Bunlardan; şu anda UEFA tarafından sıkı bir denetim sürecinde olan Galatasaray konuyu henüz açıklığa kavuşturamamış durumda. Bu sıralarda sonuçlanacak olan bu denetim sonrasında, Süper Lig Şampiyonumuz Galatasaray yeni dönem için transfer yol haritasını belirleyecek.
Tüm bu çıkmaz ortama rağmen Galatasaray çok iyi iş başardı. Önce teknik direktör değişikliğine gitti, Fatih Terim’i takımın başına getirdi, sallantılı, başarısız giden dönemine çare buldu. Deneyimli ve kurt hoca Fatih Terim takımı toparladı, başlarındaki Finansal Fair Play baskısına ragmen, sadece takımının başarısına konsantre olarak saha dışı olay ve söylentilerin dışında kalabildi ve mutlu sona ulaştı, lig şampiyonu oldu. Bu arada; iki kez seçimli kongre yaptı ve başkanını değiştirdi.

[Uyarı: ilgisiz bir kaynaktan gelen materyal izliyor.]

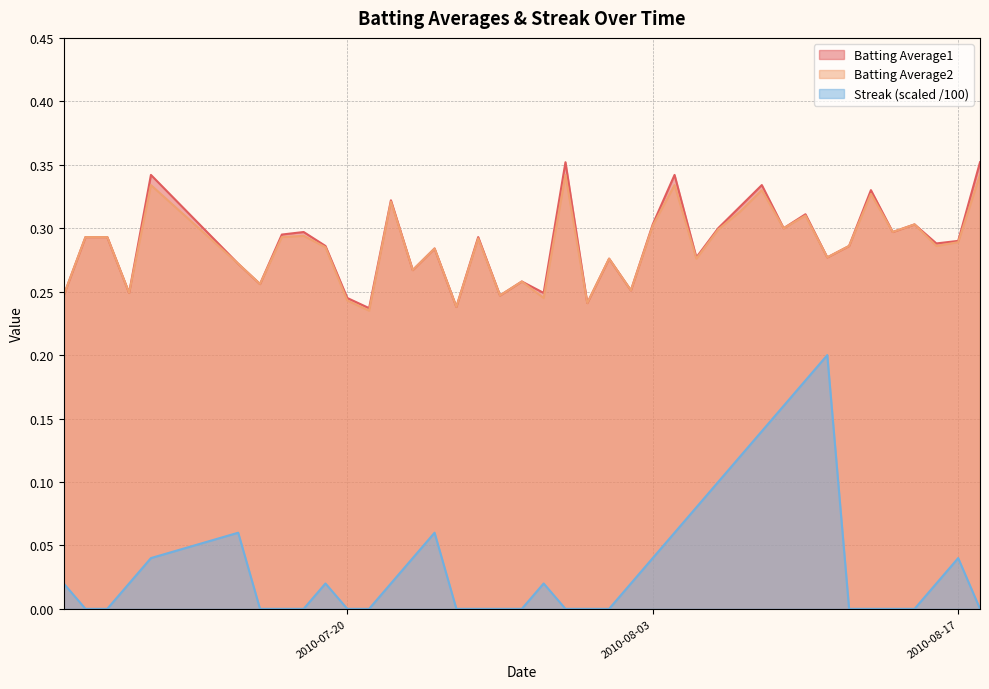

Reading left to right, extract all data points from this chart.

Batting Average1: 2010-07-07=0.2	2010-07-08=0.3	2010-07-09=0.3	2010-07-10=0.2	2010-07-11=0.3	2010-07-15=0.3	2010-07-16=0.3	2010-07-17=0.3	2010-07-18=0.3	2010-07-19=0.3	2010-07-20=0.2	2010-07-21=0.2	2010-07-22=0.3	2010-07-23=0.3	2010-07-24=0.3	2010-07-25=0.2	2010-07-26=0.3	2010-07-27=0.2	2010-07-28=0.3	2010-07-29=0.2	2010-07-30=0.4	2010-07-31=0.2	2010-08-01=0.3	2010-08-02=0.3	2010-08-03=0.3	2010-08-04=0.3	2010-08-05=0.3	2010-08-06=0.3	2010-08-07=0.3	2010-08-08=0.3	2010-08-09=0.3	2010-08-10=0.3	2010-08-11=0.3	2010-08-12=0.3	2010-08-13=0.3	2010-08-14=0.3	2010-08-15=0.3	2010-08-16=0.3	2010-08-17=0.3	2010-08-18=0.4
Batting Average2: 2010-07-07=0.2	2010-07-08=0.3	2010-07-09=0.3	2010-07-10=0.2	2010-07-11=0.3	2010-07-15=0.3	2010-07-16=0.3	2010-07-17=0.3	2010-07-18=0.3	2010-07-19=0.3	2010-07-20=0.2	2010-07-21=0.2	2010-07-22=0.3	2010-07-23=0.3	2010-07-24=0.3	2010-07-25=0.2	2010-07-26=0.3	2010-07-27=0.2	2010-07-28=0.3	2010-07-29=0.2	2010-07-30=0.3	2010-07-31=0.2	2010-08-01=0.3	2010-08-02=0.3	2010-08-03=0.3	2010-08-04=0.3	2010-08-05=0.3	2010-08-06=0.3	2010-08-07=0.3	2010-08-08=0.3	2010-08-09=0.3	2010-08-10=0.3	2010-08-11=0.3	2010-08-12=0.3	2010-08-13=0.3	2010-08-14=0.3	2010-08-15=0.3	2010-08-16=0.3	2010-08-17=0.3	2010-08-18=0.3
Streak: 2010-07-07=0.0	2010-07-08=0.0	2010-07-09=0.0	2010-07-10=0.0	2010-07-11=0.0	2010-07-15=0.1	2010-07-16=0.0	2010-07-17=0.0	2010-07-18=0.0	2010-07-19=0.0	2010-07-20=0.0	2010-07-21=0.0	2010-07-22=0.0	2010-07-23=0.0	2010-07-24=0.1	2010-07-25=0.0	2010-07-26=0.0	2010-07-27=0.0	2010-07-28=0.0	2010-07-29=0.0	2010-07-30=0.0	2010-07-31=0.0	2010-08-01=0.0	2010-08-02=0.0	2010-08-03=0.0	2010-08-04=0.1	2010-08-05=0.1	2010-08-06=0.1	2010-08-07=0.1	2010-08-08=0.1	2010-08-09=0.2	2010-08-10=0.2	2010-08-11=0.2	2010-08-12=0.0	2010-08-13=0.0	2010-08-14=0.0	2010-08-15=0.0	2010-08-16=0.0	2010-08-17=0.0	2010-08-18=0.0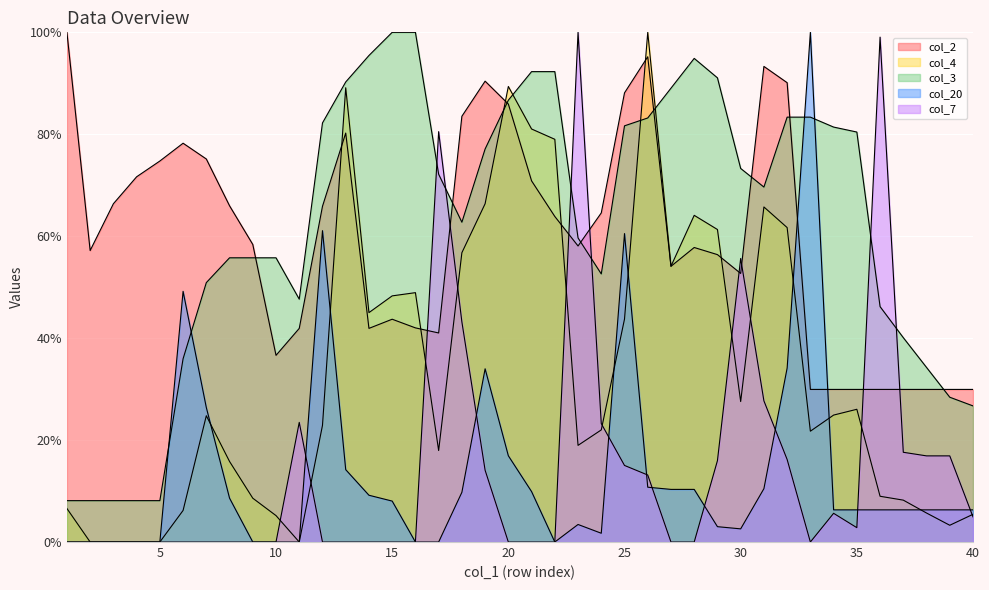

Which category has the lowest value across all series?

2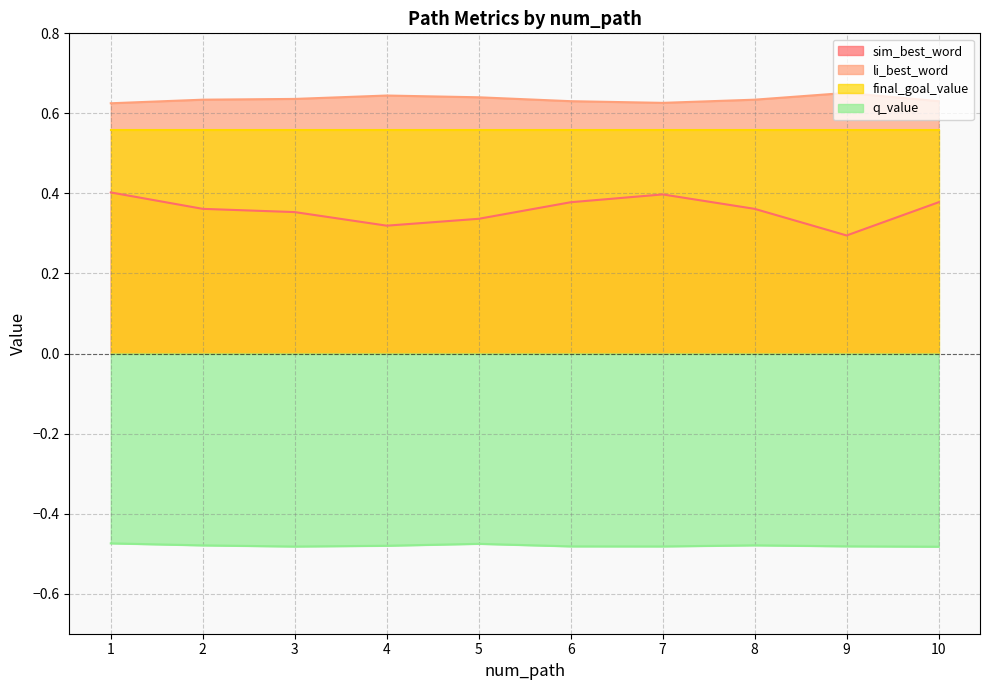

True or false: sim_best_word has more than 2 interior local peaks.

False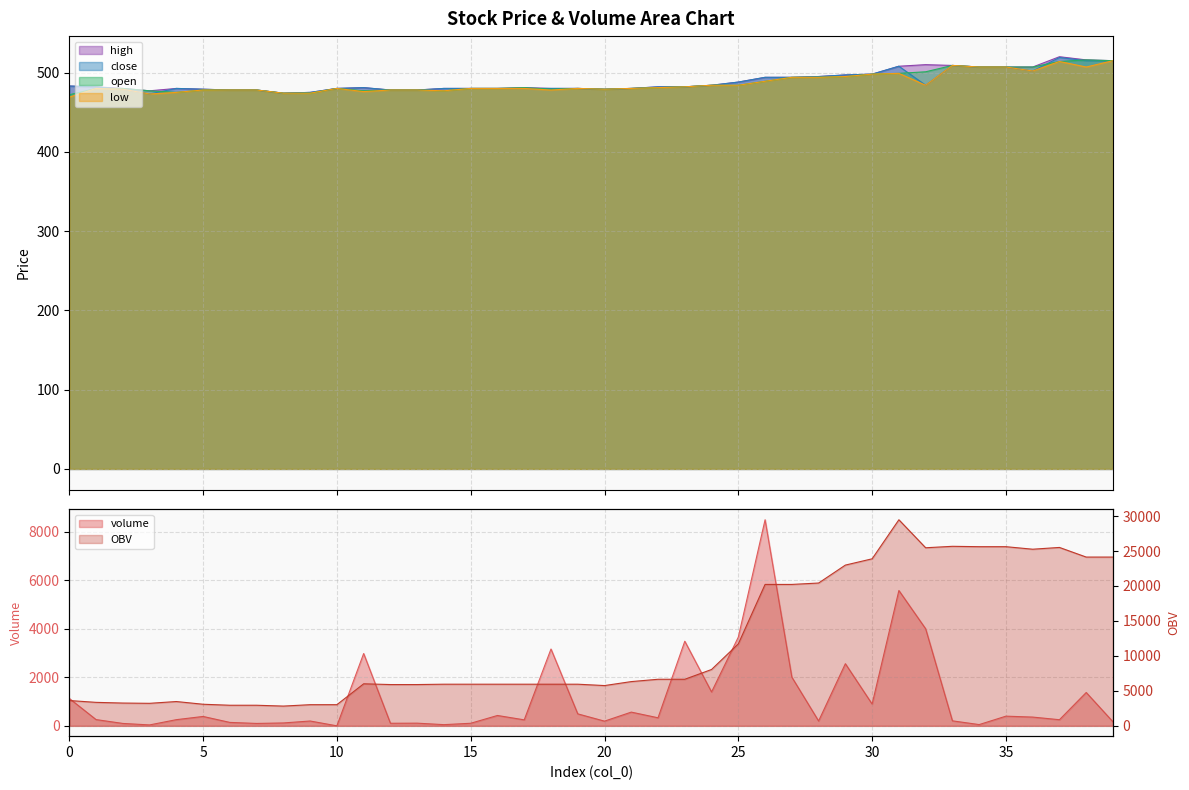

List the labels in order of volume value, smallest first.

10, 3, 14, 34, 2, 7, 12, 15, 13, 8, 6, 39, 20, 9, 28, 33, 17, 37, 4, 1, 22, 36, 5, 35, 16, 19, 21, 30, 0, 38, 24, 27, 29, 11, 18, 23, 25, 32, 31, 26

Neredeyse tüm sorunlarını aştı ve son kalan FFP gelişmesini de kazasız belasız atlatabilirse, yeni sezonda Şampiyonlar Ligi’nde gruplara direkt katılarak ülkemizi temsil edecek. Tüm idari zorluklarını neredeyse aşan Galatasaray yeni döneme en hazır, rahat başlayacak takımlarımızdan biri.

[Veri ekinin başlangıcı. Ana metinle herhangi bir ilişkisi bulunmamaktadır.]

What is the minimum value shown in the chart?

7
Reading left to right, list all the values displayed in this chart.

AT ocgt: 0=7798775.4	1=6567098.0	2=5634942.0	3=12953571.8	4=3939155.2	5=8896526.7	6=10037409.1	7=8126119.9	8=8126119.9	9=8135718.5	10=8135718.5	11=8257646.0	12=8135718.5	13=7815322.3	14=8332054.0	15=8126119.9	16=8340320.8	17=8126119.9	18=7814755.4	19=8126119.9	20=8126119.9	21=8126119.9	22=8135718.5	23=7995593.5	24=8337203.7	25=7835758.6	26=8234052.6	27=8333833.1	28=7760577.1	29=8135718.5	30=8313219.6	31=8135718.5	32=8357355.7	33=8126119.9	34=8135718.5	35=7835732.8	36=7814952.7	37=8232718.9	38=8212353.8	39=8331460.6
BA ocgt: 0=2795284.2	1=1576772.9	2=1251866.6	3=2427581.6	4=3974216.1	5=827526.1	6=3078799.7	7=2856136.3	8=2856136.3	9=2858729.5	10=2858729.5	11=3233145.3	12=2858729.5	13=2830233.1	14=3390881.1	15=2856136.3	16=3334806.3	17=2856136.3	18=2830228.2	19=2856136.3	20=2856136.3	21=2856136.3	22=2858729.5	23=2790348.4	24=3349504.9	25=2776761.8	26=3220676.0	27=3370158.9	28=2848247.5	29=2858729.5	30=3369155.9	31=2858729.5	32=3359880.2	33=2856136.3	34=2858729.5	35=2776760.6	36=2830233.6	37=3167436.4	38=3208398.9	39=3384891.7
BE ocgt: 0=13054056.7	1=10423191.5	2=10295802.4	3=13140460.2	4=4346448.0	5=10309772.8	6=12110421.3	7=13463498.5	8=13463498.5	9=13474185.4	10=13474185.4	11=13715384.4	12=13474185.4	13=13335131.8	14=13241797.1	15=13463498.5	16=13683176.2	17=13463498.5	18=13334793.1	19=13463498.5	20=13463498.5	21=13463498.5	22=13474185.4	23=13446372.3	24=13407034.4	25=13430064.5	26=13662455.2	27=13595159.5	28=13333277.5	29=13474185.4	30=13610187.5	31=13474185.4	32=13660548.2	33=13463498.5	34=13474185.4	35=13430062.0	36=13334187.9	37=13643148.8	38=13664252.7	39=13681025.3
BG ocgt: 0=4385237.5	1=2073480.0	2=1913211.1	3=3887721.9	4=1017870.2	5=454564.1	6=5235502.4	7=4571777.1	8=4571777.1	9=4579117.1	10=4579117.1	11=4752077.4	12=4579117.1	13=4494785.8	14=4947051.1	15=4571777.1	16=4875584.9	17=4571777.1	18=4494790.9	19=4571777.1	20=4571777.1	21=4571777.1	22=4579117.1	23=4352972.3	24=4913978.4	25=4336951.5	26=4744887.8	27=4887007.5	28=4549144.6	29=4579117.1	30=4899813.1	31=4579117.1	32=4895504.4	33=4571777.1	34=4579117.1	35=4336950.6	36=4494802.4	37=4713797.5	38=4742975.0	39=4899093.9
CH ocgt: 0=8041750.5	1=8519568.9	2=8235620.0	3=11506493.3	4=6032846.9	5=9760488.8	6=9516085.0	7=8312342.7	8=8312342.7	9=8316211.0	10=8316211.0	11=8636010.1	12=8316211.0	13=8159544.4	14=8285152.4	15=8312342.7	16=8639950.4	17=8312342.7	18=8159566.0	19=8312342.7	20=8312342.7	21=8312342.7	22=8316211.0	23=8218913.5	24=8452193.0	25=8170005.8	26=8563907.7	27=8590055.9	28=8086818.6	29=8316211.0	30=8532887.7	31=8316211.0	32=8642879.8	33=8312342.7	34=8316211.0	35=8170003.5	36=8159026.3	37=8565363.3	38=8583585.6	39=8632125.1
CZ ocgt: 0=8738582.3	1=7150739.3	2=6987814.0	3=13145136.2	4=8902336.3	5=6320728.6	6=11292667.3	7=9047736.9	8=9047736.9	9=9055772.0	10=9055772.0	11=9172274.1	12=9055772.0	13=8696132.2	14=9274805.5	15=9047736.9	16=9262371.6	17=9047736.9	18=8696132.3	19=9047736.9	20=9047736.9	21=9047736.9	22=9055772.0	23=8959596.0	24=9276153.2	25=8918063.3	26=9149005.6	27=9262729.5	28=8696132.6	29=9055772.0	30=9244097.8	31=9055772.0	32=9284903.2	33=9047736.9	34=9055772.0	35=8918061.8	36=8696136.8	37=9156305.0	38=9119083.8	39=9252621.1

Oynadığı futbolla uzunca süre zirvede olan son iki yılın şampiyonu Beşiktaş ise, hem Avrupa’da, hem de Süper Lig’de çok iyi giderken, neden olduğu pek anlaşılamayan bir şekilde lig sonuna doğru dalgalı bir dönem sergilemeye başladı ve şampiyonluğun en güçlü adayı olarak görülürken, son haftalarda tempo kaybetti ve Süper Ligi dördüncü olarak bitirebildi. O da Finansal Fair Play kıskacında. Beklediği Şampiyonlar Ligi gelirlerinden de mahrum kalacağından, transfer için gerekli olan kaynağı bulabilmek için yeni çözümler üretmek zorunda. Futbolcu satamazsa yeni, transfer konusunda sıkıntı yaşayabilir.

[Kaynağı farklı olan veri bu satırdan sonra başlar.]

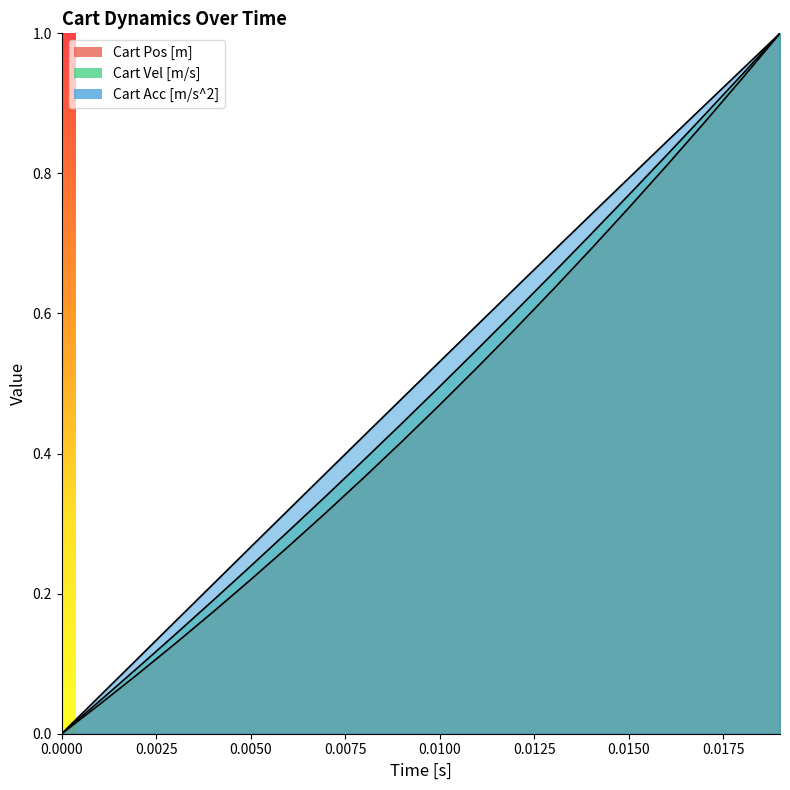

How many data points in Cart Vel [m/s] are above 0?

19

Her dönem transfer şampiyonu olan Fenerbahçe ise; ligin son haftalarına doğru şaşırtıcı bir performans sergiledi. Içeride, dışarıda neredeyse tüm maçlarını kazanarak zirvedeki Galatasaray’ın puan kaybını bekledi. Ama Fatih Terim yönetimindeki Galatasaray fire vermedi. Fenerbahçe, zirve için başarılı bir sezon geçiren Başakşehir’in önünde ligi averajla ikinci bitirdi ve yıllar sonra Şampiyonlar Ligi’ne katılma hakkını elde etti.
Bu yıl, UEFA Finansal Fair Play baskısını en çok hisseden Fenerbahçe bu nedenle devre arasında neredeyse hiç transfer yapamadı. Bu dönemde UEFA ile bu konuyu halletti gibi ama yine de transfer konusunda pek de rahat hareket edemeyecek.
Tüm bunların yanı sıra Fenerbahçe, bir süredir gündemde olan ve oldukça hareketli geçeceği görünen bir başkanlık seçimi sürecini yaşayacak. Bu kez bu süreç bundan öncekilere benzemiyor. Yıllardır tek adam yönetimiyle Fenerbahçe’yi yöneten Başkan Aziz Yıldırım çok güçlü bir adayla karşı karşıya. 3 Temmuz sürecinde yönetimde birlikte olan ve Fenerbahçe’yi her dönem destekleyen Ali Koç ile başkanlık için anamsız bir yarışa girecek.
Bu hafta sonu yapılacak kongre oldukça hareketli ve de tartışmalı geçeceğe benziyor. Kılıçlar çekildi, bazı gereksiz konuşmalar gündemin önüne geçti.
Dilerim yeni seçim olaysız geçer, hayırlı olur ve kazanan Fenerbahçe olur.